Cougar Range is higher on hill, well tended trails









Dylan Range near practice area, developed for handicapped access


----------



## wa-prez (Sep 9, 2006)

Here is one more, the 80 yard shot on Cougar course.

Shot goes down into a dip, then back up the other side to reach the target. 

80-yard shot is almost level, but from the 50-yard stake it is QUITE uphill.









This "Family of Archers" steel sculpture graces downtown street (in parking lot of grocery store).

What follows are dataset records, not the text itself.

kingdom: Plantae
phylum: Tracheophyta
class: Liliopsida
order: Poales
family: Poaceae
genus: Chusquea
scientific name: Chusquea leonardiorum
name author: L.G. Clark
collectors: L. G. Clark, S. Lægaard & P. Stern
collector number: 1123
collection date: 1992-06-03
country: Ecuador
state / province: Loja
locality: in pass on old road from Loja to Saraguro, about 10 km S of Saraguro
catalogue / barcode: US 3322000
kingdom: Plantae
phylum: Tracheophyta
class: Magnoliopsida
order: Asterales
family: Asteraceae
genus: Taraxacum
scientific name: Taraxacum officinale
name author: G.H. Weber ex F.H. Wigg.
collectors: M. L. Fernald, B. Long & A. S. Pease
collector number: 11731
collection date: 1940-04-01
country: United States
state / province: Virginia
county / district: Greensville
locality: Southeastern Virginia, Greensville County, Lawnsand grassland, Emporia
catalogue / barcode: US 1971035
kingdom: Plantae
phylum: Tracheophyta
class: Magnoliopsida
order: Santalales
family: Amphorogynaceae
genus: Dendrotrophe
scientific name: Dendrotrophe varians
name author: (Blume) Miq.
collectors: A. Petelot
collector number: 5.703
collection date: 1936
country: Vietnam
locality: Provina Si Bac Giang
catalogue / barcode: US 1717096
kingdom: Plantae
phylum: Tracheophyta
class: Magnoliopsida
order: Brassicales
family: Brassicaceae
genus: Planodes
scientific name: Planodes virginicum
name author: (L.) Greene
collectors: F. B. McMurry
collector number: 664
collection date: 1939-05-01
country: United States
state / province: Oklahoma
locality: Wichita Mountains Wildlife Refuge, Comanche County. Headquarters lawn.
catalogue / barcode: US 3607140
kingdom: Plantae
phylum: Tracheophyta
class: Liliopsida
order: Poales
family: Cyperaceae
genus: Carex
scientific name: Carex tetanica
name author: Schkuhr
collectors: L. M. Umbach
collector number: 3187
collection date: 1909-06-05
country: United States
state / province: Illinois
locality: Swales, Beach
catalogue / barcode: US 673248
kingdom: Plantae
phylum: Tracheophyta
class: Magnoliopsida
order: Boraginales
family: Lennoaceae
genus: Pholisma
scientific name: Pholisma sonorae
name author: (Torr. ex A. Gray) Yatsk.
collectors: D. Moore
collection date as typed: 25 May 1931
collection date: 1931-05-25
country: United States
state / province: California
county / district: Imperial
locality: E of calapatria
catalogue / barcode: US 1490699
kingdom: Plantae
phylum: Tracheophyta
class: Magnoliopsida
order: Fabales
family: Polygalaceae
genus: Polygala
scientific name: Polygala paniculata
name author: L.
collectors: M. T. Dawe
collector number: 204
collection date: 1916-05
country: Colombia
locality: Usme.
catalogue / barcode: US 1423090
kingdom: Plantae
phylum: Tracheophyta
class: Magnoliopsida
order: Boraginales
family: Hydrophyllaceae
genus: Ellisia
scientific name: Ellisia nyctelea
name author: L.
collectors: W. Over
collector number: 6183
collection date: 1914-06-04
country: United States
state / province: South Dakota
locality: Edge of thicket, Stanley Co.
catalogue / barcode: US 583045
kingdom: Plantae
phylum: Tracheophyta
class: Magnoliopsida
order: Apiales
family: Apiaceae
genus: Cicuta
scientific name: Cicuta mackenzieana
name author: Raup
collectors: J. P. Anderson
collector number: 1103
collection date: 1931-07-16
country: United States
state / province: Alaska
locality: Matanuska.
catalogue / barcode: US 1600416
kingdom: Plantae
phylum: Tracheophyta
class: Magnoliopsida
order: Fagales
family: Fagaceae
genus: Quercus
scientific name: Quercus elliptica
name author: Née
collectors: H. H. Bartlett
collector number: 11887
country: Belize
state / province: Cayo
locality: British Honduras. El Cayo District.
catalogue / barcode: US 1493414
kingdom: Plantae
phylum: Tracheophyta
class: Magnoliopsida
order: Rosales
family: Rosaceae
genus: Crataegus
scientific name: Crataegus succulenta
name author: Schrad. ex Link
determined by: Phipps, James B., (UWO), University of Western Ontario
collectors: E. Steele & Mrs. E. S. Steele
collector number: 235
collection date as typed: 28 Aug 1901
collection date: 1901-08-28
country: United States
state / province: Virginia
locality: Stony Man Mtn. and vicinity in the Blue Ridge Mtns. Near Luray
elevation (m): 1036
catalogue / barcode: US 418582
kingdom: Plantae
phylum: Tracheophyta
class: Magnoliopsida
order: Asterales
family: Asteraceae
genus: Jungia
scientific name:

Farewell Log is a tradition - shoot a labeled arrow into the log before you go back home to leave a memory here!


----------



## Arcus (Jul 7, 2005)

Thanks for the pix wa-prez.


----------



## coastiehunter2 (Jun 27, 2011)

can't wait for darrington


----------



## 60xar (Mar 30, 2006)

I am hoping to make it out there this year, what is the easiest place to fly into? I will be coming from northern MN and cannot wait to see the scenery!!


----------



## 60xar (Mar 30, 2006)

I checked the NFAA website for shooting fees and did not see any, can someone tell me what it runs for the FS class for the 5 days. Thanks


----------



## nock tune (Jul 5, 2009)

Seattle- Tacoma- Wa airport, Darrington is less than a 2hour drive north. And its around $85.00 to register for the shoot. I shot national in Detroit Lakes, cool little town .


----------